Grandmother looks up from the paper that is strewn across her lap:
“Lucy! Where have you been?” she says. “Those people 2000 years into the future didn’t abduct you again did they?” she winks at her.
Oh, Grandma,” says Lucy. “So awful it was! I didn’t even think I would return! You see there was this labyrinth… And I was so lost!”
“Ah, but you must not complicate it so much in your mind, my dear!” says her Grandmother with a spark in her eye.
Hank appears from the kitchen and gives her Gran a cup of soup that she gratefully accepts. “Ah, Lucy,” he says. “Want something to eat?”
“Yes please,” she says suddenly aware that she is hungry.
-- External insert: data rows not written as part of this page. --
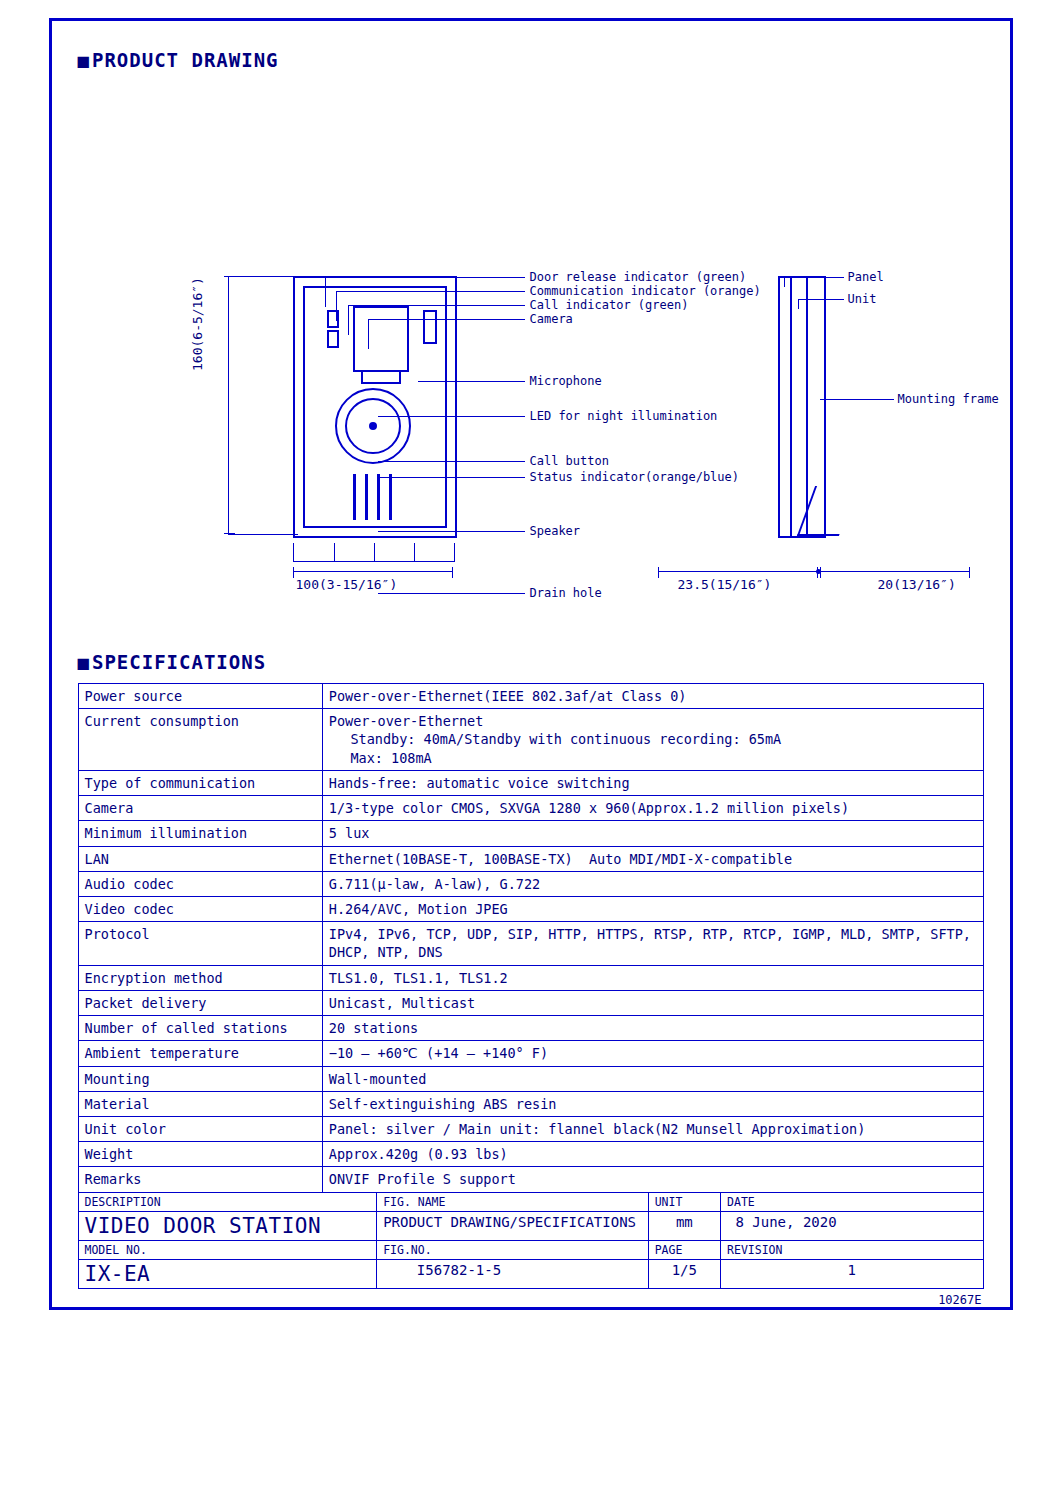PRODUCT DRAWING
160(6‑5/16″)
100(3‑15/16″)
Door release indicator (green)
Communication indicator (orange)
Call indicator (green)
Camera
Microphone
LED for night illumination
Call button
Status indicator(orange/blue)
Speaker
Drain hole
Panel
Unit
Mounting frame
23.5(15/16″)
20(13/16″)
SPECIFICATIONS
| Power source | Power‑over‑Ethernet(IEEE 802.3af/at Class 0) |
| Current consumption | Power‑over‑Ethernet Standby: 40mA/Standby with continuous recording: 65mA Max: 108mA |
| Type of communication | Hands‑free: automatic voice switching |
| Camera | 1/3‑type color CMOS, SXVGA 1280 x 960(Approx.1.2 million pixels) |
| Minimum illumination | 5 lux |
| LAN | Ethernet(10BASE‑T, 100BASE‑TX) Auto MDI/MDI‑X‑compatible |
| Audio codec | G.711(μ‑law, A‑law), G.722 |
| Video codec | H.264/AVC, Motion JPEG |
| Protocol | IPv4, IPv6, TCP, UDP, SIP, HTTP, HTTPS, RTSP, RTP, RTCP, IGMP, MLD, SMTP, SFTP, DHCP, NTP, DNS |
| Encryption method | TLS1.0, TLS1.1, TLS1.2 |
| Packet delivery | Unicast, Multicast |
| Number of called stations | 20 stations |
| Ambient temperature | −10 – +60℃ (+14 – +140° F) |
| Mounting | Wall‑mounted |
| Material | Self‑extinguishing ABS resin |
| Unit color | Panel: silver / Main unit: flannel black(N2 Munsell Approximation) |
| Weight | Approx.420g (0.93 lbs) |
| Remarks | ONVIF Profile S support |
| DESCRIPTION | FIG. NAME | UNIT | DATE |
| VIDEO DOOR STATION | PRODUCT DRAWING/SPECIFICATIONS | mm | 8 June, 2020 |
| MODEL NO. | FIG.NO. | PAGE | REVISION |
| IX‑EA | I56782‑1‑5 | 1/5 | 1 |
10267E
Hank disappears back into the kitchen. Grandmother slowly sips her soup as Lucy sits down beside her.
“So what’s changed?” Lucy asks. She could hear from the news incessantly blubbering in the background that they were still going on about the lethal respiratory virus that consumed the planet
that her Grandmother thought was a pack of lies engineered by the media. She and her father had endless arguments about it – even before Lucy had left for the other world. Hank, of course, would try and convince her gran that it’s a virus that really was out there! Of course it was out there. Where else would the rising death tolls be coming from otherwise? He would argue. In fact, Lucy wasn’t surprised that Hank and Gran were still on the subject even after everything she’d been through in the other world.